DIY U: Edupunks, Edupreneurs, and the Coming Transformation of Higher Education by Anya Kamenetz is a book about how education is changing as technological resources become more prevalent and accessible. The author begins with a brief history behind secondary education, the purpose of colleges and universities in the United States from their inception to the present day. She then moves into the economic dilemmas of education, focusing on how students are indebting themselves in order to be well-educated citizens, something that was presumably the intention behind creating the university system to begin with.
I confess that I slogged through the economics chapter and it was well worth it because what follows is the meat of this book. After presenting a strong argument for where we are and how we got here, Kamenetz pushes forward to offer even stronger arguments for where we should be heading and how we can get there. Drawing on the experiences of others, she explores the roots of open courseware and other ways in which technology is changing education above and beyond the idea of online courses. The book serves not only as a why-to or even when-to but most essentially as a how-to. By emphasizing the resources in a context of practical application, the author invites the reader to dare to dream. Even if you don't know what you want to know, Kamenetz recommends a variety of tools, resources that are available online naturally, to help focus the knowledge seeker. Because so many possibilities are already out there, there really is no excuse for not sampling where you might want to be ten years from now right from your own home--at least that is what she contends.

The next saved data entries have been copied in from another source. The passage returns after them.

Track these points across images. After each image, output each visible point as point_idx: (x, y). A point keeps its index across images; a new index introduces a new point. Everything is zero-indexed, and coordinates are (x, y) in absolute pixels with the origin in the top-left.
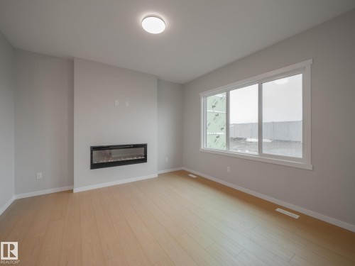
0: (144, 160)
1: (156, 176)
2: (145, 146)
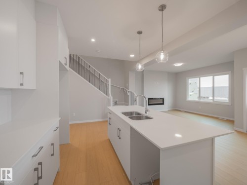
0: (163, 104)
1: (167, 110)
2: (163, 99)
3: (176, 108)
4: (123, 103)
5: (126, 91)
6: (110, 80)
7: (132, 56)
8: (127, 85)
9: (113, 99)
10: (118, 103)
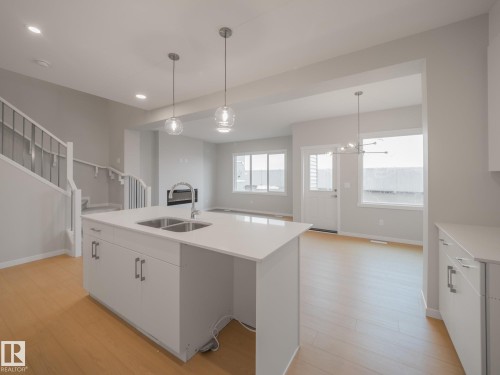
2: (196, 190)
3: (216, 207)
4: (107, 204)
5: (117, 175)
6: (70, 146)
7: (141, 97)
8: (119, 161)
9: (83, 195)
10: (89, 205)
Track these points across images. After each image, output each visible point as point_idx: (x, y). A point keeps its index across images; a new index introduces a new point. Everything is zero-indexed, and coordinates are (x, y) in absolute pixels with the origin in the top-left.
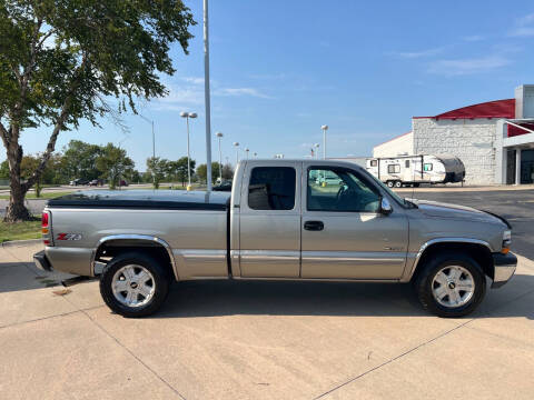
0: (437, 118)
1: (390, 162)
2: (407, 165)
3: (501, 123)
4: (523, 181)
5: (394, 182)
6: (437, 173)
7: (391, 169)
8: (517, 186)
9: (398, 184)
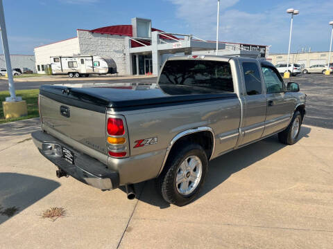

As Kamenetz says in the book, even five years ago many of the resources she recommends were not available. No doubt, many of the resources she highlights will have come and gone five or ten years from now. (Hopefully, for most of these websites, such will not be the case.) That is the way things seem to go on the internet. Will this book be as relevant then as it is now? Perhaps not. Prescience comes at the price of realization. When one foresees a trend or an opportunity, throws a spotlight on it and asks "Do you see what I see?", when fruition inevitably follows the significance of foresight becomes hindsight and people just tend to move on. So I would say read this book sooner rather than later. The invitation on the pages is there but hesitation may make the delivery too late to arrive at the party.